Jason Kilar made a big splash in Web video and TV when he ran Hulu.
Now he’s trying do the same thing with Web publishing and magazines.
Kilar has yet to talk publicly about The Fremont Project, the startup he began staffing up last fall. But in recent weeks he has been talking to big publishers about his plan: He wants to create an app that offers a collection of “premium” magazine and newspaper content, along with digital extras like videos, and lets readers pick and choose the stuff they want.
If that sounds familiar, that’s because lots of people have tried versions of this. Flipboard, for instance, lets users assemble their own “magazines” by picking articles from various digital sources. And publishers themselves have funded Next Issue Media, a “Hulu for magazines,” where readers can subscribe to multiple titles on their iPads for a single subscription price.

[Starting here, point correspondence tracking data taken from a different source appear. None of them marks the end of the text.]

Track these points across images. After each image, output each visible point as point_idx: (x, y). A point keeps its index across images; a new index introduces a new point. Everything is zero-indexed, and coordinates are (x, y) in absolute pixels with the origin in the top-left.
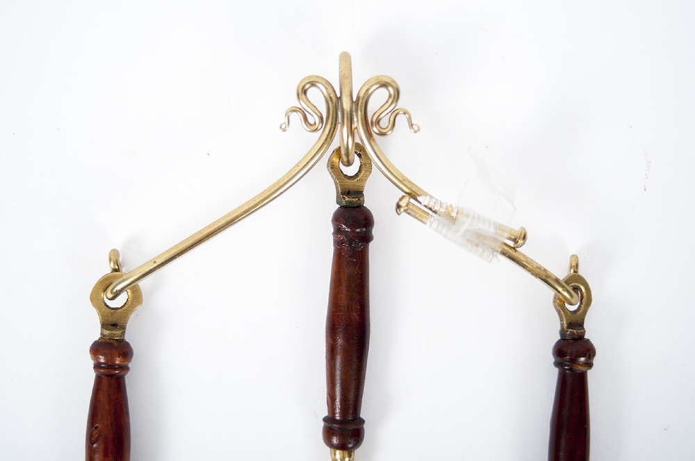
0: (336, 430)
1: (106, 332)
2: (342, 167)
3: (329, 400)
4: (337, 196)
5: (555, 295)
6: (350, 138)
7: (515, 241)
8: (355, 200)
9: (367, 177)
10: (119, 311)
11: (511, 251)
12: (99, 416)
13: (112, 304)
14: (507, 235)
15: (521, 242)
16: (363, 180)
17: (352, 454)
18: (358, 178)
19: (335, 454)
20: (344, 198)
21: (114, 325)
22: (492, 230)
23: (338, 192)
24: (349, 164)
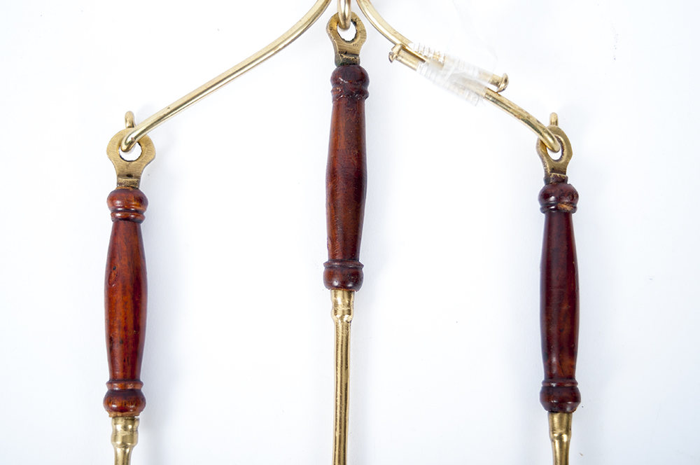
0: (336, 268)
1: (123, 180)
2: (339, 31)
3: (330, 243)
4: (336, 57)
5: (539, 139)
6: (347, 5)
7: (497, 84)
8: (352, 58)
9: (362, 42)
10: (133, 163)
11: (495, 95)
12: (117, 258)
13: (127, 156)
14: (489, 79)
15: (502, 85)
16: (359, 45)
17: (352, 296)
18: (354, 43)
19: (335, 296)
20: (342, 56)
21: (129, 176)
22: (476, 74)
23: (336, 53)
24: (345, 28)
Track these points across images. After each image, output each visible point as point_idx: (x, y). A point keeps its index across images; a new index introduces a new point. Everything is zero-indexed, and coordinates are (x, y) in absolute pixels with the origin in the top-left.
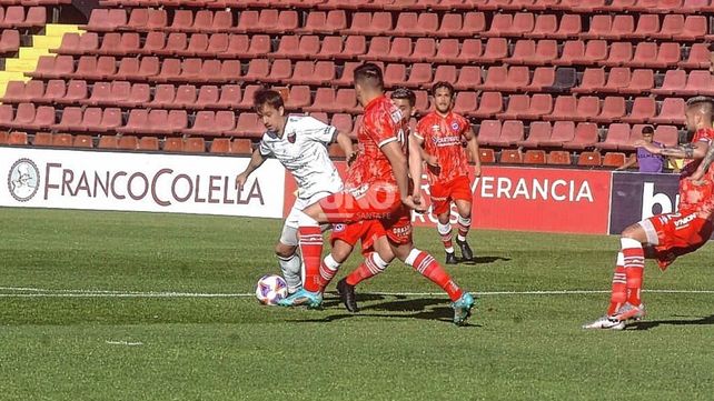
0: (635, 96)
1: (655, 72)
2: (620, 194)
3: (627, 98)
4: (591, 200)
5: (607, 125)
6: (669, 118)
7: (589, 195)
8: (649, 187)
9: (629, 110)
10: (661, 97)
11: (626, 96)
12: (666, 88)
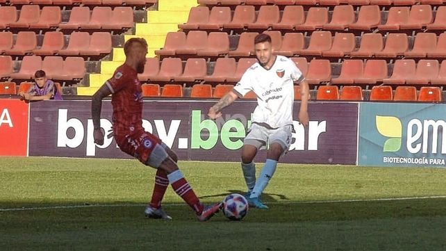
0: (45, 30)
1: (62, 9)
2: (37, 119)
3: (38, 33)
4: (11, 125)
5: (21, 58)
6: (76, 50)
7: (9, 121)
8: (63, 113)
9: (40, 43)
10: (68, 31)
11: (36, 30)
12: (73, 23)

The difference in Kilar’s pitch, say people who have heard it, is that he wants to create a new “window” for publishers’ stuff. The idea is that after publishers distribute a print and/or digital version of their content for their subscribers, Kilar’s company would get exclusive digital rights for a period. Eventually publishers could distribute their stuff on the open Web if they wanted.
Sources say Kilar is also playing up the idea that his team, which includes many of his former Hulu employees, will be able to showcase publisher’s stuff in a way that makes it more appealing. “He would like to adapt the content to make it more ‘Snow Fall’-like,” said one source, referring to the New York Times’ heralded multimedia project.
Kilar and JP Colaco, who ran sales for Kilar at Hulu and has rejoined him at The Fremont Project, have been making trips to Manhattan to court various publishers, including the New York Times, News Corp., Hearst, Time Inc. and Conde Nast.
People familiar with the discussions say the two men are pitching a business model similar to Hulu’s: It would have a “dual revenue stream” featuring both ads and subscriptions. And both Kilar’s company and publishers would be able to sell ads against the content.
One big difference, presumably, from Kilar’s last company is that Hulu is owned and controlled by its primary content suppliers (21st Century Fox, Disney and Comcast*) — a structure that led to a rift between Kilar and his backers when he ran the company. And in this case, this will be Kilar’s show.
When Kilar left Hulu last spring, he departed with a hefty payout after converting his equity stake into cash; I don’t believe he has looked for venture funding for Fremont so far.
Another big difference between the two projects is that TV was and is an industry that has yet to be fundamentally disrupted by technology. But big print publishers have already seen much of their power, and revenue, erode.
That makes Kilar’s approach seem odd at first blush. But the counterargument is that the biggest publishers are still very big — Time Inc. generated $3.4 billion in revenue last year — and that no one has really figured out how to make the most of them on a digital platform yet. “Jason thinks huge,” said a person familiar with his company. “To sniff around what he’s doing, you have to think big.”
Everyone I’ve spoken with who knows about the talks says they are preliminary — I don’t believe anyone has seen a functioning demo of the app/service. Financial details also seem rough, though one publishing source suggests that the idea is to build a very big platform business, with relatively low margins, and pass the majority of the revenue back to publishers.
But people who’ve talked to Kilar seem intrigued by the pitch, at the very least. “I love that a really smart guy is trying to do something innovative with premium content,” said a publisher who has met with him. “That’s really cool.”
*Comcast owns NBCUniversal, which has invested in this site.